〔美〕亨利·魏斯梅爾
在這個所有人都是旅行家的時代,旅游已經迅速成長為一項最“民主”的產業。50年以前,當你爺爺奶奶好不容易攢夠錢準備出去玩一趟的時候,旅行還是一項跟靈魂有關的活動,經驗豐富的旅行者通常還都有著傳奇的個人經歷。直到嬰兒潮的一代長大后,出國旅游突然成了家常便飯,90后們隨之變成了躍躍欲試的新一代驢友;再加上“空檔年”的盛行,更是讓人在成為大學生和敲鍵盤的中產者這段時間,紛紛削尖腦袋擠上飛機,開始到處亂跑。
常識表明,旅行能讓人變得更為有趣,而且成為你生活中的重要組成部分。然而在越來越廣泛的國際好奇心、越來越失控的過度解讀,以及令人無法逃脫的高科技影響面前,旅行本身已開始不可避免地失去了使我們感到驚嘆的價值。
充斥著愚蠢信息的互聯網,形成了誰也逃不出去的無形迷宮。想想吧,你隨便抬頭就能看見天空飄來幾個字:你只能活一次。而這句話正是加劇這一現象的黑手。隨便走進一家旅館的酒吧,你會看到超過一半的人正窩在自己的數碼世界里感受“大自然”的偉大。平板電腦的LCD屏發出的光線,照亮一張張面無表情的臉。他們圍成一圈坐著,誰也不說話,注意力全放在他們剛剛“逃離”出來的老家;他們在點評網站上瀏覽著別人的評價,為自己選擇待會兒該去哪家餐廳吃飯。這種將整個世界縮減匯編的互聯網暴行,已經從根本上扼殺了我們自主探知這個世界的能力。
在這樣一個公開、平等、快節奏的世界中,我們開始用“做功課”來接觸未知領域,而不是花時間去真正體會和理解來自異域的文化。人們似乎越來越傾向于快速旅行的方式,在手機上標注好所有“不能錯過”的景點后,便忙著開始這種基于最低限度了解的“到此一游”。
真的,我絕不是在危言聳聽。當你坐上一輛穿越坦桑尼亞內陸的卡車,車上坐的全是跟你一樣的種族、來自同一個國家的游客,你們的卡車只能按規定線路行駛,只在會出現動物的固定地點停留,然后回到便捷精致的酒店里吃飯睡覺,再買一些從款式到價格都為你們而準備的皮革制品———這一切,顯然無法給你對非洲進行夸夸其談的資本,但你還是這么做了。
從某種程度上說,我們對別人述說自己旅行經歷的厭煩,很有可能是出于嫉妒———說真的,你在過去半年都沉浸于沒完沒了的工作和逃避現實的酗酒當中,怎么可能會喜歡聽別人在世界另一頭享樂狂歡的經歷呢?但反過來說,任何覺得自己的故事有價值與別人分享的旅行者,其實也完全處于某種唯我論的自私主義妄想之中。
我們所忽略的事情是:真正的旅行并不僅僅是一種“經歷”,還應該在于你如何去感受未知。

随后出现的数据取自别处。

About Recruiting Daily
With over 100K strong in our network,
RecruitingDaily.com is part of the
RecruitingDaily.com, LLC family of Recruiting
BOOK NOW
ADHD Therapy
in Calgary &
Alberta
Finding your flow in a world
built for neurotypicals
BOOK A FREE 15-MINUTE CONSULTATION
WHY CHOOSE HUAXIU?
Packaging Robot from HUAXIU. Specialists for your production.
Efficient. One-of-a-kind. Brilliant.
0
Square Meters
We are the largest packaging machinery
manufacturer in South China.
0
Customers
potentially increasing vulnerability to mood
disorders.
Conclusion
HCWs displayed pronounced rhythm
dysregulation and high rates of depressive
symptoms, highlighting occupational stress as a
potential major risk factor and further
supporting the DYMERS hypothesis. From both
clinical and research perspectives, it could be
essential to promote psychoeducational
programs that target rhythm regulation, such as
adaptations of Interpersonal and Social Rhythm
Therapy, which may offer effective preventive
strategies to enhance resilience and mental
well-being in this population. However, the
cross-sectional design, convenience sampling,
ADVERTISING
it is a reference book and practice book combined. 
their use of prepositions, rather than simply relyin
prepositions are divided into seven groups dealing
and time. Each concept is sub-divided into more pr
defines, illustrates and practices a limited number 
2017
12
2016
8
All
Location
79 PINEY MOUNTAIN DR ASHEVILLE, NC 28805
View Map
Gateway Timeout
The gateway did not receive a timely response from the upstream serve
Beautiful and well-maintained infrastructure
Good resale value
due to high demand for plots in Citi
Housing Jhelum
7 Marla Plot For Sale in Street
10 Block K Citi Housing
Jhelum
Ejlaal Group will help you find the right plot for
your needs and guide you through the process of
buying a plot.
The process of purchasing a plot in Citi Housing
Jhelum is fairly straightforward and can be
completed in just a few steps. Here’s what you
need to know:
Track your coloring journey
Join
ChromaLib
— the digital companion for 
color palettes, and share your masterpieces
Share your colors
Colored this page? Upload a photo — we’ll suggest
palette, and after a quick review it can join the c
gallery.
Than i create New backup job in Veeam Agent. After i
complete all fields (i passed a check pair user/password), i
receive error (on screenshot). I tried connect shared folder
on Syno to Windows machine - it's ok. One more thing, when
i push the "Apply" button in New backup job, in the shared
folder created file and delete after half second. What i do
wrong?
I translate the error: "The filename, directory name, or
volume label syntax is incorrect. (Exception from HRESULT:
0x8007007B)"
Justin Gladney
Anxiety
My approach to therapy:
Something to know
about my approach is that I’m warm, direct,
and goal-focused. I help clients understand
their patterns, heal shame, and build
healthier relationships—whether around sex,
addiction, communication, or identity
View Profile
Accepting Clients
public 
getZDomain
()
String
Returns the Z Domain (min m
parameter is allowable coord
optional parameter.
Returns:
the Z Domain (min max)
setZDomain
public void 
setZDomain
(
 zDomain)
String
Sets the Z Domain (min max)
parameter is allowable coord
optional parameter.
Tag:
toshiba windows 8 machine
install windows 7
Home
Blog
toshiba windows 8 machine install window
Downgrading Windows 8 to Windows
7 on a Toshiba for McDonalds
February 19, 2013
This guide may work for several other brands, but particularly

我們很多人進行旅行,其實是為了給自己積累“財富”(不管是故事、照片,還是人生經歷),而忘記了全身心地投入這陌生的環境,也忘記了享受那些令人意想不到的驚喜。我們已經成為消費旅行的一代人:好像如果沒有了數碼單反,馬丘比丘的霧色黎明根本就不復存在了一樣。
其實我這么說,也算是在自我反省。我是一個旅行作家,這意味著我也是一個不想工作的“到此一游”型驢友:我依靠我的旅行經歷,換取他人的金錢與尊重。因此我所謂的“旅行”,也只是一種抱著投資目的的自我暗示,并最終成為我的負擔:路上所要經歷的每一個地方,我都得事先做好功課,并且也得隨身帶著相機,簡直無聊極了。